**Task brief:** Rewrite all the records, replacing every "bounding box" with "enclosing box" and leaving everything else unchanged.

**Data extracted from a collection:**
------------------------------------------------------------------------
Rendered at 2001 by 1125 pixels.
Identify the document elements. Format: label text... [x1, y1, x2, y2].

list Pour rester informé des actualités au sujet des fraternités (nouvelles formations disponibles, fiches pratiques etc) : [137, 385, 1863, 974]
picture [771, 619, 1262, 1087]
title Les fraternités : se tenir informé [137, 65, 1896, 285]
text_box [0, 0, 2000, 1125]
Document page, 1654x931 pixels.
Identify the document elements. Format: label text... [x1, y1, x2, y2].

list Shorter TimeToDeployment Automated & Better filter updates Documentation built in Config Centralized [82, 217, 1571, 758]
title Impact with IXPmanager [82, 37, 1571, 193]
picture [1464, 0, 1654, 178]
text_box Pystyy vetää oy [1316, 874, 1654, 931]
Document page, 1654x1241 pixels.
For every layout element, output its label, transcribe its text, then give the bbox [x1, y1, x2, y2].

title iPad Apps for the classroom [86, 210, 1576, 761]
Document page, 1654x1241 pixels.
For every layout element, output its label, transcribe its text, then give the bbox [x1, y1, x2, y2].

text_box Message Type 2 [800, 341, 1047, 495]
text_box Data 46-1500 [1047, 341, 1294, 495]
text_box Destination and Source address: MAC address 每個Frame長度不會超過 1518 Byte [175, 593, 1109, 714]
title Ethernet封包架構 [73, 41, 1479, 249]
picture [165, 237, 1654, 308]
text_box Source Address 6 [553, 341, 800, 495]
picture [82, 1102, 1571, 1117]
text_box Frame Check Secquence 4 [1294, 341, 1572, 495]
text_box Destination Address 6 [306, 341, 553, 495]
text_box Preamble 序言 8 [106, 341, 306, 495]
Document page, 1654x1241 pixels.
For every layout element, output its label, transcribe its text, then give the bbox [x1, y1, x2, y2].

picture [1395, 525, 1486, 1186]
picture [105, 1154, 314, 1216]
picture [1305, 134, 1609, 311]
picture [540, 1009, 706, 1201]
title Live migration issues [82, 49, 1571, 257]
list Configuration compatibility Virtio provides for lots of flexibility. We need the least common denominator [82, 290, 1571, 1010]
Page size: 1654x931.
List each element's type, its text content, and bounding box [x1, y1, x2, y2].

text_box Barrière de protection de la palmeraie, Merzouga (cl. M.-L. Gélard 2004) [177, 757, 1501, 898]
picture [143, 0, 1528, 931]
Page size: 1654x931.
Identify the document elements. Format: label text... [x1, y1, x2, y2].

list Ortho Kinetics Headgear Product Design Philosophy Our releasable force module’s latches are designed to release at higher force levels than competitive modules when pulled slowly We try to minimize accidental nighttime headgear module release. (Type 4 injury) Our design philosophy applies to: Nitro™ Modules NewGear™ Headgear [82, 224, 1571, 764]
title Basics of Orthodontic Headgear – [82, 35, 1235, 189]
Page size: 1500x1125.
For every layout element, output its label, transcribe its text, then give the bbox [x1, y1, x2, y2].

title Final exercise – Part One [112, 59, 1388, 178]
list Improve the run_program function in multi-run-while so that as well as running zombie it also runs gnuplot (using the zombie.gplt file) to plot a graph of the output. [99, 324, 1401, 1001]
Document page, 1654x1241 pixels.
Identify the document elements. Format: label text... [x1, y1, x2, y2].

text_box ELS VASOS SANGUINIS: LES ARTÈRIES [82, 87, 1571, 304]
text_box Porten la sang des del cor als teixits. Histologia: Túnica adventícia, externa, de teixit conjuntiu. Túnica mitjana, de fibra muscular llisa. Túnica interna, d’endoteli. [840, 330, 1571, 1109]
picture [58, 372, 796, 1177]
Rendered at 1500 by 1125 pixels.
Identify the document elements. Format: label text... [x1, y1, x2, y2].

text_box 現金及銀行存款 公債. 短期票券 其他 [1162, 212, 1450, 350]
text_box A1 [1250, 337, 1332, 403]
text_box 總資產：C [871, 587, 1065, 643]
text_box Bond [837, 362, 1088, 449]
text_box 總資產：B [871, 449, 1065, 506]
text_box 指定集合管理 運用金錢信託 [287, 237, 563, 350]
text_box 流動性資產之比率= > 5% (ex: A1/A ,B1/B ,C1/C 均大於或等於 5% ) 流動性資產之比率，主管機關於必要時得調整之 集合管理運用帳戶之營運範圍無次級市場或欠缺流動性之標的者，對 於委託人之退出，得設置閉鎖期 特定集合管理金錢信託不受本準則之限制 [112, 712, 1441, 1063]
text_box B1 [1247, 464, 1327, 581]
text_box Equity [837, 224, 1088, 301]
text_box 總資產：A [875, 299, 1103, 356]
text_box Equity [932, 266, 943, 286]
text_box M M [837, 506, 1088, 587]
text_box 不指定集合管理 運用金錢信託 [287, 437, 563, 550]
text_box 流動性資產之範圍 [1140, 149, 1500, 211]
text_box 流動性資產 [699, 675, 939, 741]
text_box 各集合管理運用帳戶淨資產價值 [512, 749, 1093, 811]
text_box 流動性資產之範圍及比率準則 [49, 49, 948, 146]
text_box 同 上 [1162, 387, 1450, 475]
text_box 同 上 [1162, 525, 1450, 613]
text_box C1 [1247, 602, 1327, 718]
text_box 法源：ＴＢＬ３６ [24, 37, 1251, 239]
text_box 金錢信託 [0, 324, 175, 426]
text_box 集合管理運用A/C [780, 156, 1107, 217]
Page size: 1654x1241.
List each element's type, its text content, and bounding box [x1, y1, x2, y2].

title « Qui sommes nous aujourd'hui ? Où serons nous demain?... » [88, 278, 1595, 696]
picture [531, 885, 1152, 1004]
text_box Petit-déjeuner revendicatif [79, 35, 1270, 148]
------------------------------------------------------------------------
**Task response:**
Rendered at 2001 by 1125 pixels.
Identify the document elements. Format: label text... [x1, y1, x2, y2].

list Pour rester informé des actualités au sujet des fraternités (nouvelles formations disponibles, fiches pratiques etc) : [137, 385, 1863, 974]
picture [771, 619, 1262, 1087]
title Les fraternités : se tenir informé [137, 65, 1896, 285]
text_box [0, 0, 2000, 1125]
Document page, 1654x931 pixels.
Identify the document elements. Format: label text... [x1, y1, x2, y2].

list Shorter TimeToDeployment Automated & Better filter updates Documentation built in Config Centralized [82, 217, 1571, 758]
title Impact with IXPmanager [82, 37, 1571, 193]
picture [1464, 0, 1654, 178]
text_box Pystyy vetää oy [1316, 874, 1654, 931]
Document page, 1654x1241 pixels.
For every layout element, output its label, transcribe its text, then give the bbox [x1, y1, x2, y2].

title iPad Apps for the classroom [86, 210, 1576, 761]
Document page, 1654x1241 pixels.
For every layout element, output its label, transcribe its text, then give the bbox [x1, y1, x2, y2].

text_box Message Type 2 [800, 341, 1047, 495]
text_box Data 46-1500 [1047, 341, 1294, 495]
text_box Destination and Source address: MAC address 每個Frame長度不會超過 1518 Byte [175, 593, 1109, 714]
title Ethernet封包架構 [73, 41, 1479, 249]
picture [165, 237, 1654, 308]
text_box Source Address 6 [553, 341, 800, 495]
picture [82, 1102, 1571, 1117]
text_box Frame Check Secquence 4 [1294, 341, 1572, 495]
text_box Destination Address 6 [306, 341, 553, 495]
text_box Preamble 序言 8 [106, 341, 306, 495]
Document page, 1654x1241 pixels.
For every layout element, output its label, transcribe its text, then give the bbox [x1, y1, x2, y2].

picture [1395, 525, 1486, 1186]
picture [105, 1154, 314, 1216]
picture [1305, 134, 1609, 311]
picture [540, 1009, 706, 1201]
title Live migration issues [82, 49, 1571, 257]
list Configuration compatibility Virtio provides for lots of flexibility. We need the least common denominator [82, 290, 1571, 1010]
Page size: 1654x931.
List each element's type, its text content, and enclosing box [x1, y1, x2, y2].

text_box Barrière de protection de la palmeraie, Merzouga (cl. M.-L. Gélard 2004) [177, 757, 1501, 898]
picture [143, 0, 1528, 931]
Page size: 1654x931.
Identify the document elements. Format: label text... [x1, y1, x2, y2].

list Ortho Kinetics Headgear Product Design Philosophy Our releasable force module’s latches are designed to release at higher force levels than competitive modules when pulled slowly We try to minimize accidental nighttime headgear module release. (Type 4 injury) Our design philosophy applies to: Nitro™ Modules NewGear™ Headgear [82, 224, 1571, 764]
title Basics of Orthodontic Headgear – [82, 35, 1235, 189]
Page size: 1500x1125.
For every layout element, output its label, transcribe its text, then give the bbox [x1, y1, x2, y2].

title Final exercise – Part One [112, 59, 1388, 178]
list Improve the run_program function in multi-run-while so that as well as running zombie it also runs gnuplot (using the zombie.gplt file) to plot a graph of the output. [99, 324, 1401, 1001]
Document page, 1654x1241 pixels.
Identify the document elements. Format: label text... [x1, y1, x2, y2].

text_box ELS VASOS SANGUINIS: LES ARTÈRIES [82, 87, 1571, 304]
text_box Porten la sang des del cor als teixits. Histologia: Túnica adventícia, externa, de teixit conjuntiu. Túnica mitjana, de fibra muscular llisa. Túnica interna, d’endoteli. [840, 330, 1571, 1109]
picture [58, 372, 796, 1177]
Rendered at 1500 by 1125 pixels.
Identify the document elements. Format: label text... [x1, y1, x2, y2].

text_box 現金及銀行存款 公債. 短期票券 其他 [1162, 212, 1450, 350]
text_box A1 [1250, 337, 1332, 403]
text_box 總資產：C [871, 587, 1065, 643]
text_box Bond [837, 362, 1088, 449]
text_box 總資產：B [871, 449, 1065, 506]
text_box 指定集合管理 運用金錢信託 [287, 237, 563, 350]
text_box 流動性資產之比率= > 5% (ex: A1/A ,B1/B ,C1/C 均大於或等於 5% ) 流動性資產之比率，主管機關於必要時得調整之 集合管理運用帳戶之營運範圍無次級市場或欠缺流動性之標的者，對 於委託人之退出，得設置閉鎖期 特定集合管理金錢信託不受本準則之限制 [112, 712, 1441, 1063]
text_box B1 [1247, 464, 1327, 581]
text_box Equity [837, 224, 1088, 301]
text_box 總資產：A [875, 299, 1103, 356]
text_box Equity [932, 266, 943, 286]
text_box M M [837, 506, 1088, 587]
text_box 不指定集合管理 運用金錢信託 [287, 437, 563, 550]
text_box 流動性資產之範圍 [1140, 149, 1500, 211]
text_box 流動性資產 [699, 675, 939, 741]
text_box 各集合管理運用帳戶淨資產價值 [512, 749, 1093, 811]
text_box 流動性資產之範圍及比率準則 [49, 49, 948, 146]
text_box 同 上 [1162, 387, 1450, 475]
text_box 同 上 [1162, 525, 1450, 613]
text_box C1 [1247, 602, 1327, 718]
text_box 法源：ＴＢＬ３６ [24, 37, 1251, 239]
text_box 金錢信託 [0, 324, 175, 426]
text_box 集合管理運用A/C [780, 156, 1107, 217]
Page size: 1654x1241.
List each element's type, its text content, and enclosing box [x1, y1, x2, y2].

title « Qui sommes nous aujourd'hui ? Où serons nous demain?... » [88, 278, 1595, 696]
picture [531, 885, 1152, 1004]
text_box Petit-déjeuner revendicatif [79, 35, 1270, 148]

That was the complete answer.